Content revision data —
☆ ☆ ☆ ☆ ☆
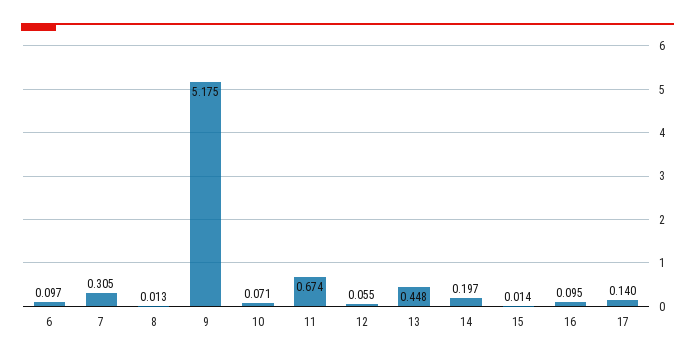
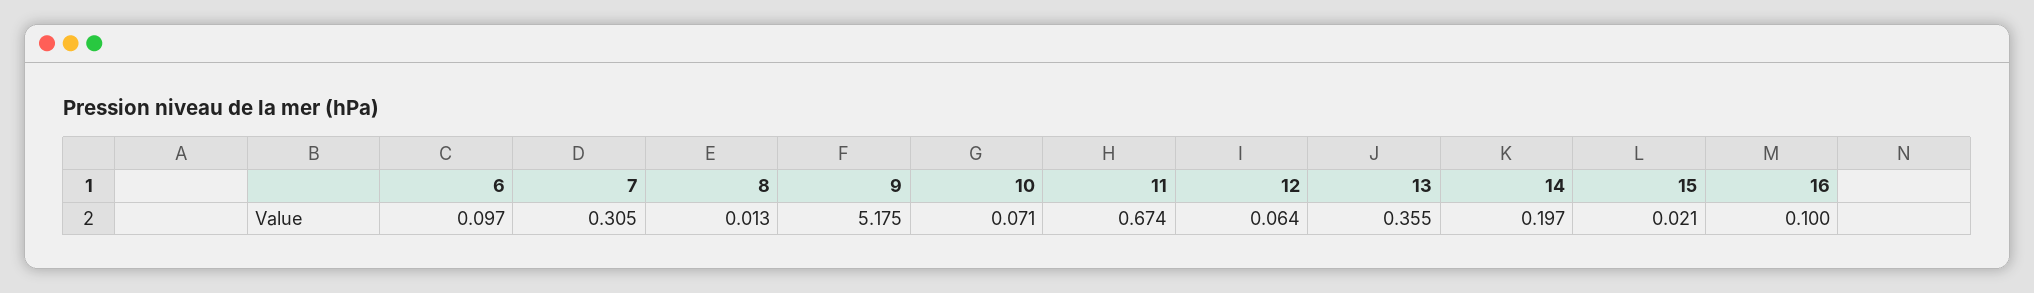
  {
    "6": 0.097,
    "7": 0.305,
    "8": 0.013,
    "9": 5.175,
    "10": 0.071,
    "11": 0.674,
-   "12": 0.055,
+   "12": 0.064,
-   "13": 0.448,
+   "13": 0.355,
    "14": 0.197,
-   "15": 0.014,
+   "15": 0.021,
-   "16": 0.095,
+   "16": 0.1
-   "17": 0.14
  }

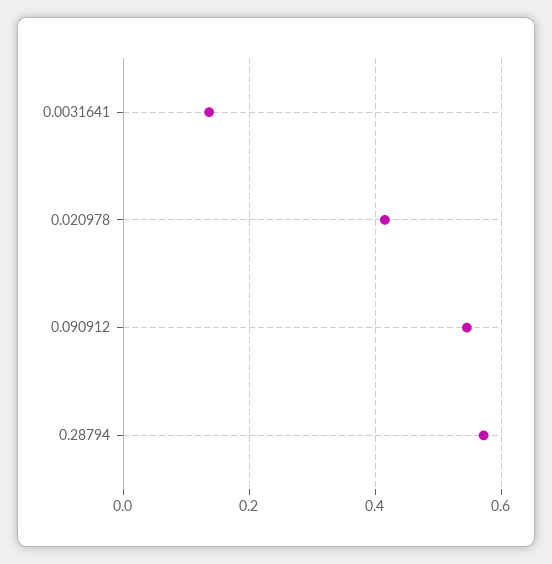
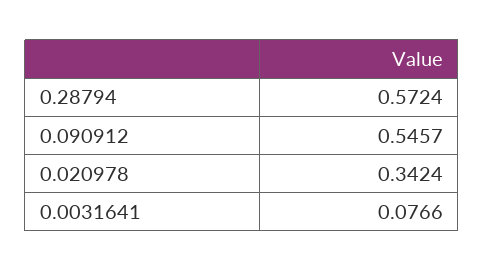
  {
-   "0.0031641": 0.14,
+   "0.0031641": 0.0766,
-   "0.020978": 0.42,
+   "0.020978": 0.3424,
    "0.090912": 0.5457,
    "0.28794": 0.5724
  }

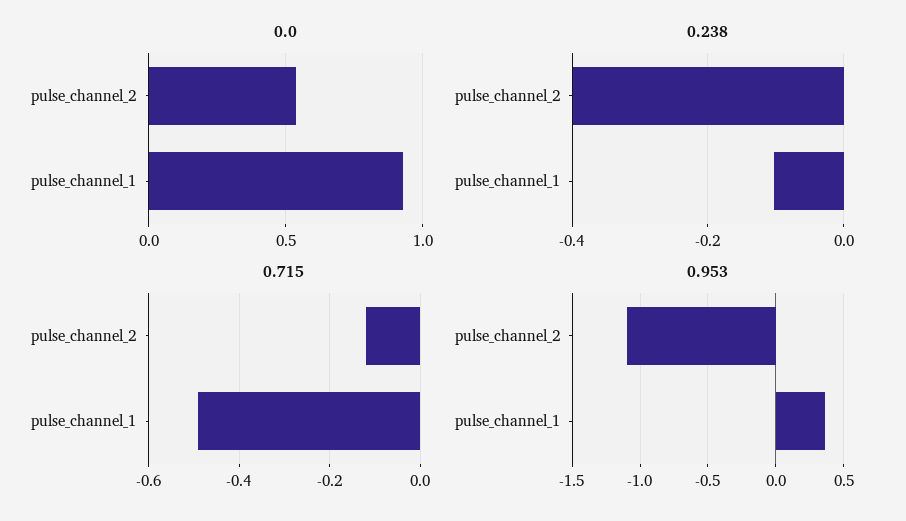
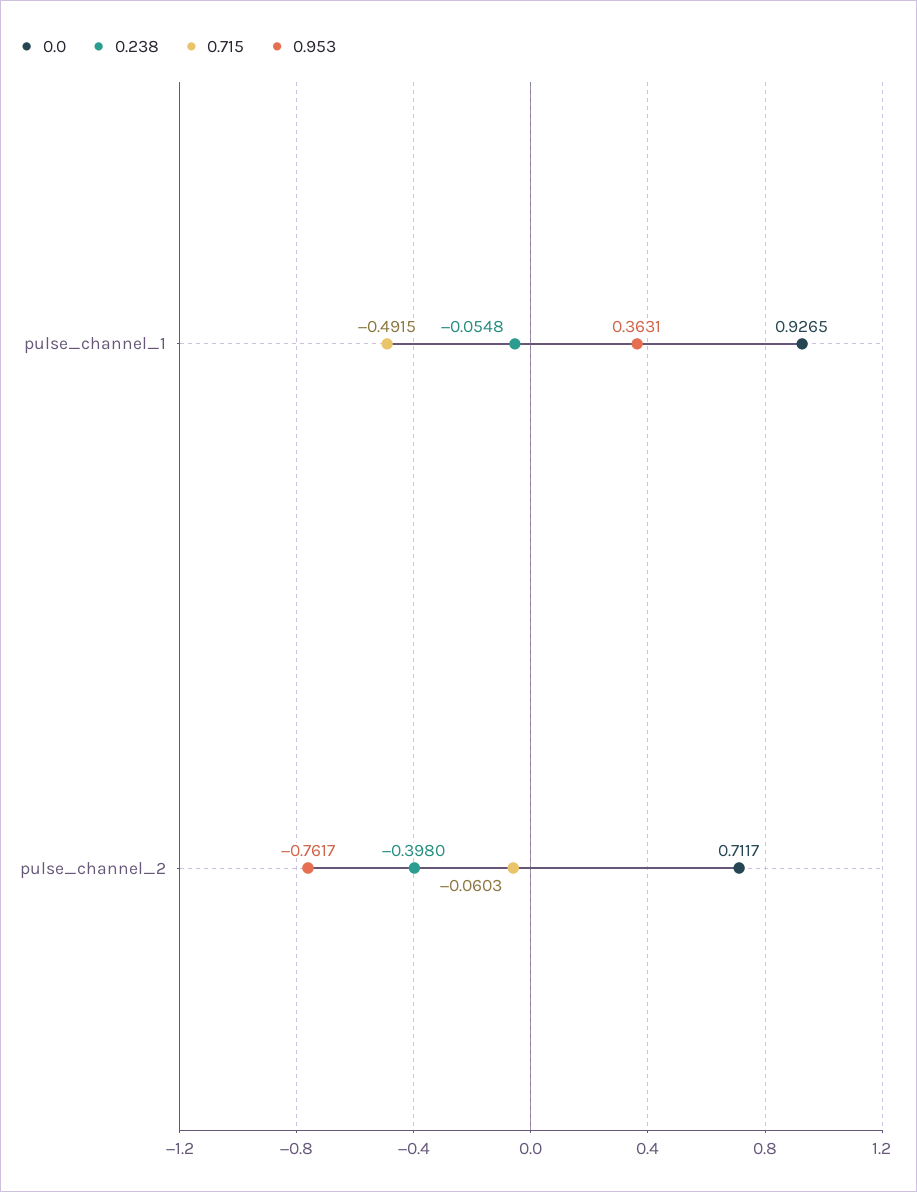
  {
    "0.0": {
-     "pulse_channel_2": 0.55,
+     "pulse_channel_2": 0.7117,
      "pulse_channel_1": 0.9265
    },
    "0.238": {
      "pulse_channel_2": -0.398,
-     "pulse_channel_1": -0.1
+     "pulse_channel_1": -0.0548
    },
    "0.715": {
-     "pulse_channel_2": -0.12,
+     "pulse_channel_2": -0.0603,
      "pulse_channel_1": -0.4915
    },
    "0.953": {
-     "pulse_channel_2": -1.1,
+     "pulse_channel_2": -0.7617,
      "pulse_channel_1": 0.3631
    }
  }

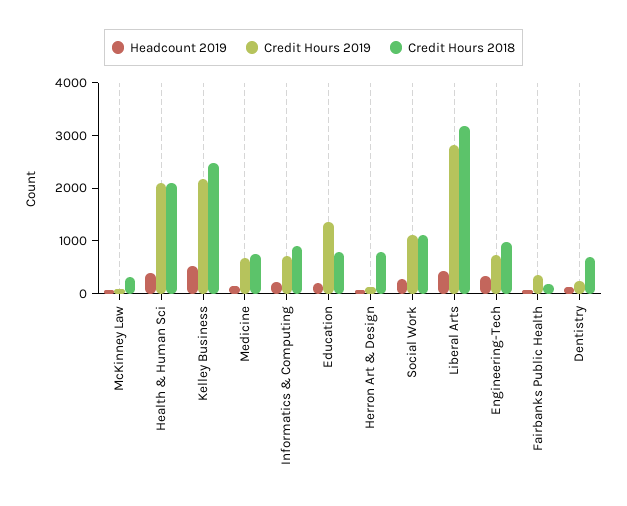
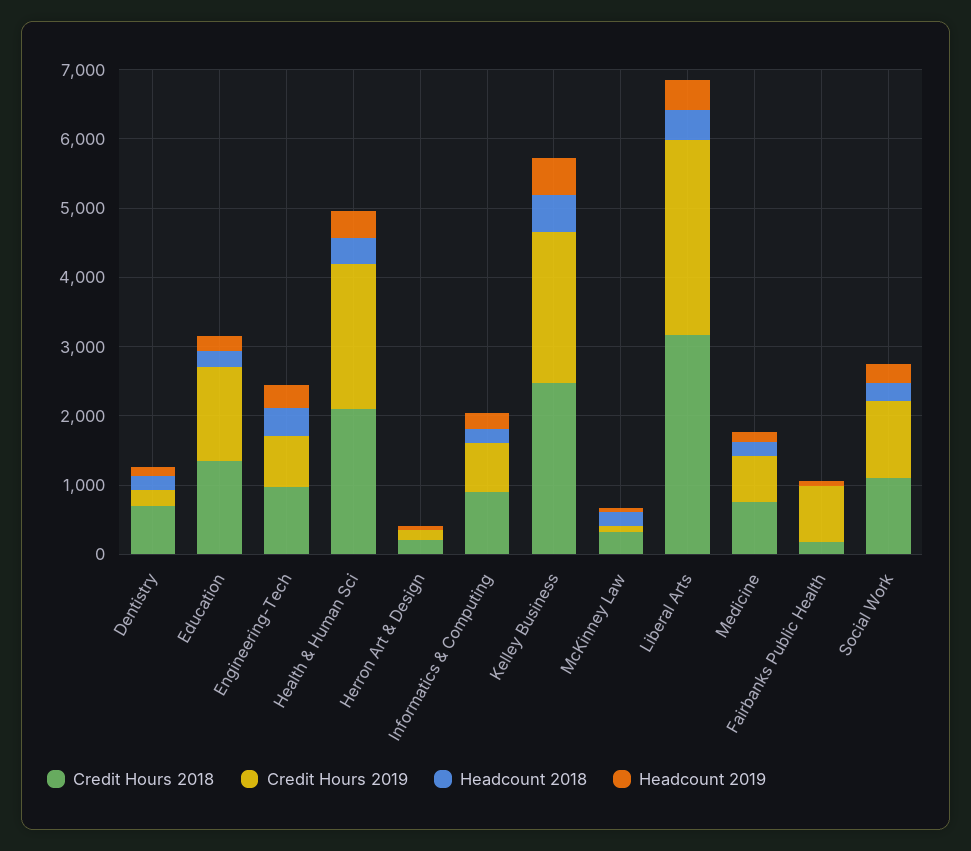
  {
    "Headcount 2019": {
      "McKinney Law": 0,
      "Health & Human Sci": 400,
      "Kelley Business": 600,
      "Medicine": 200,
      "Informatics & Computing": 200,
      "Education": 200,
      "Herron Art & Design": 0,
      "Social Work": 200,
      "Liberal Arts": 400,
      "Engineering-Tech": 400,
      "Fairbanks Public Health": 0,
      "Dentistry": 200
    },
    "Credit Hours 2019": {
      "McKinney Law": 0,
      "Health & Human Sci": 2000,
      "Kelley Business": 2200,
      "Medicine": 600,
      "Informatics & Computing": 800,
      "Education": 1400,
      "Herron Art & Design": 200,
      "Social Work": 1200,
      "Liberal Arts": 2800,
      "Engineering-Tech": 800,
-     "Fairbanks Public Health": 400,
+     "Fairbanks Public Health": 800,
      "Dentistry": 200
    },
    "Credit Hours 2018": {
      "McKinney Law": 400,
      "Health & Human Sci": 2000,
      "Kelley Business": 2400,
      "Medicine": 800,
      "Informatics & Computing": 1000,
-     "Education": 800,
+     "Education": 1400,
-     "Herron Art & Design": 800,
+     "Herron Art & Design": 200,
      "Social Work": 1200,
      "Liberal Arts": 3200,
      "Engineering-Tech": 1000,
      "Fairbanks Public Health": 200,
      "Dentistry": 600
-   }
+   },
+   "Headcount 2018": {
+     "Dentistry": 200,
+     "Education": 200,
+     "Engineering-Tech": 400,
+     "Health & Human Sci": 400,
+     "Herron Art & Design": 0,
+     "Informatics & Computing": 200,
+     "Kelley Business": 600,
+     "McKinney Law": 200,
+     "Liberal Arts": 400,
+     "Medicine": 200,
+     "Fairbanks Public Health": 0,
+     "Social Work": 200
+   }
  }

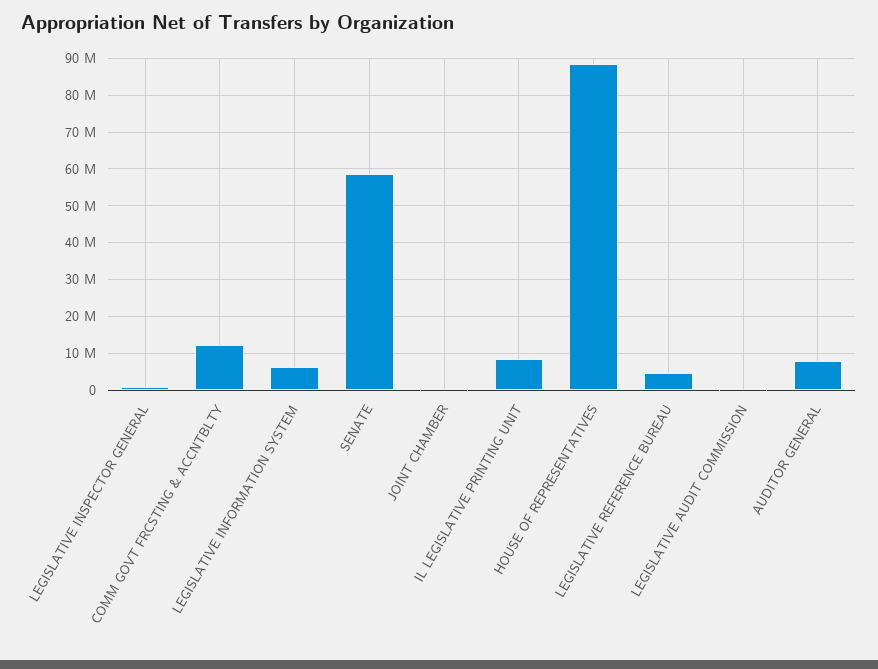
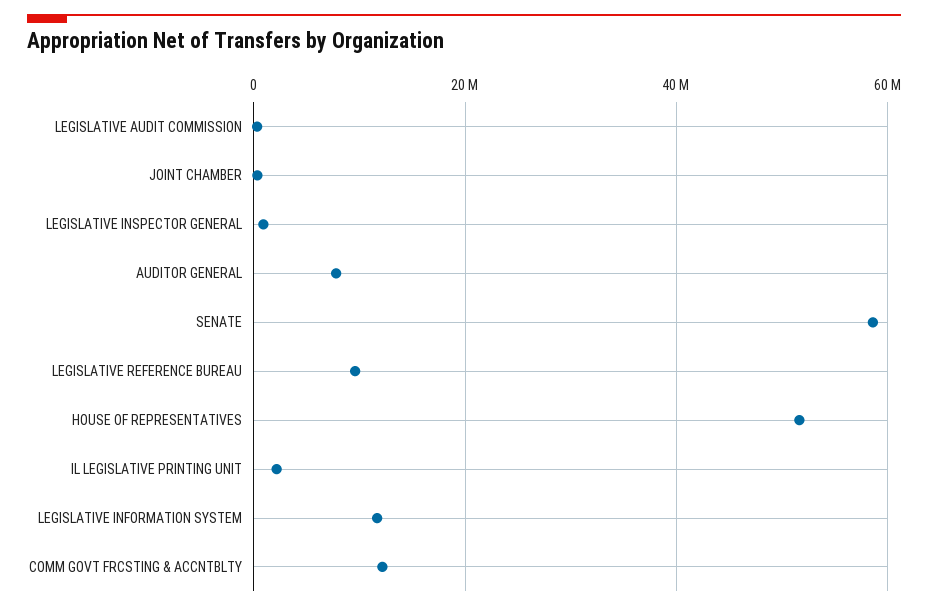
  {
    "LEGISLATIVE INSPECTOR GENERAL": 0,
    "COMM GOVT FRCSTING & ACCNTBLTY": 12000000,
-   "LEGISLATIVE INFORMATION SYSTEM": 6000000,
+   "LEGISLATIVE INFORMATION SYSTEM": 12000000,
    "SENATE": 58000000,
    "JOINT CHAMBER": 0,
-   "IL LEGISLATIVE PRINTING UNIT": 8000000,
+   "IL LEGISLATIVE PRINTING UNIT": 2000000,
-   "HOUSE OF REPRESENTATIVES": 88000000,
+   "HOUSE OF REPRESENTATIVES": 52000000,
-   "LEGISLATIVE REFERENCE BUREAU": 4000000,
+   "LEGISLATIVE REFERENCE BUREAU": 10000000,
    "LEGISLATIVE AUDIT COMMISSION": 0,
    "AUDITOR GENERAL": 8000000
  }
☆ ☆ ☆ ☆ ☆
ABOUT THIS TASK — Write the data above out again exactly, every line of it, and exclude the pictures.

FINISHED EXERCISE —
  {
    "6": 0.097,
    "7": 0.305,
    "8": 0.013,
    "9": 5.175,
    "10": 0.071,
    "11": 0.674,
-   "12": 0.055,
+   "12": 0.064,
-   "13": 0.448,
+   "13": 0.355,
    "14": 0.197,
-   "15": 0.014,
+   "15": 0.021,
-   "16": 0.095,
+   "16": 0.1
-   "17": 0.14
  }

  {
-   "0.0031641": 0.14,
+   "0.0031641": 0.0766,
-   "0.020978": 0.42,
+   "0.020978": 0.3424,
    "0.090912": 0.5457,
    "0.28794": 0.5724
  }

  {
    "0.0": {
-     "pulse_channel_2": 0.55,
+     "pulse_channel_2": 0.7117,
      "pulse_channel_1": 0.9265
    },
    "0.238": {
      "pulse_channel_2": -0.398,
-     "pulse_channel_1": -0.1
+     "pulse_channel_1": -0.0548
    },
    "0.715": {
-     "pulse_channel_2": -0.12,
+     "pulse_channel_2": -0.0603,
      "pulse_channel_1": -0.4915
    },
    "0.953": {
-     "pulse_channel_2": -1.1,
+     "pulse_channel_2": -0.7617,
      "pulse_channel_1": 0.3631
    }
  }

  {
    "Headcount 2019": {
      "McKinney Law": 0,
      "Health & Human Sci": 400,
      "Kelley Business": 600,
      "Medicine": 200,
      "Informatics & Computing": 200,
      "Education": 200,
      "Herron Art & Design": 0,
      "Social Work": 200,
      "Liberal Arts": 400,
      "Engineering-Tech": 400,
      "Fairbanks Public Health": 0,
      "Dentistry": 200
    },
    "Credit Hours 2019": {
      "McKinney Law": 0,
      "Health & Human Sci": 2000,
      "Kelley Business": 2200,
      "Medicine": 600,
      "Informatics & Computing": 800,
      "Education": 1400,
      "Herron Art & Design": 200,
      "Social Work": 1200,
      "Liberal Arts": 2800,
      "Engineering-Tech": 800,
-     "Fairbanks Public Health": 400,
+     "Fairbanks Public Health": 800,
      "Dentistry": 200
    },
    "Credit Hours 2018": {
      "McKinney Law": 400,
      "Health & Human Sci": 2000,
      "Kelley Business": 2400,
      "Medicine": 800,
      "Informatics & Computing": 1000,
-     "Education": 800,
+     "Education": 1400,
-     "Herron Art & Design": 800,
+     "Herron Art & Design": 200,
      "Social Work": 1200,
      "Liberal Arts": 3200,
      "Engineering-Tech": 1000,
      "Fairbanks Public Health": 200,
      "Dentistry": 600
-   }
+   },
+   "Headcount 2018": {
+     "Dentistry": 200,
+     "Education": 200,
+     "Engineering-Tech": 400,
+     "Health & Human Sci": 400,
+     "Herron Art & Design": 0,
+     "Informatics & Computing": 200,
+     "Kelley Business": 600,
+     "McKinney Law": 200,
+     "Liberal Arts": 400,
+     "Medicine": 200,
+     "Fairbanks Public Health": 0,
+     "Social Work": 200
+   }
  }

  {
    "LEGISLATIVE INSPECTOR GENERAL": 0,
    "COMM GOVT FRCSTING & ACCNTBLTY": 12000000,
-   "LEGISLATIVE INFORMATION SYSTEM": 6000000,
+   "LEGISLATIVE INFORMATION SYSTEM": 12000000,
    "SENATE": 58000000,
    "JOINT CHAMBER": 0,
-   "IL LEGISLATIVE PRINTING UNIT": 8000000,
+   "IL LEGISLATIVE PRINTING UNIT": 2000000,
-   "HOUSE OF REPRESENTATIVES": 88000000,
+   "HOUSE OF REPRESENTATIVES": 52000000,
-   "LEGISLATIVE REFERENCE BUREAU": 4000000,
+   "LEGISLATIVE REFERENCE BUREAU": 10000000,
    "LEGISLATIVE AUDIT COMMISSION": 0,
    "AUDITOR GENERAL": 8000000
  }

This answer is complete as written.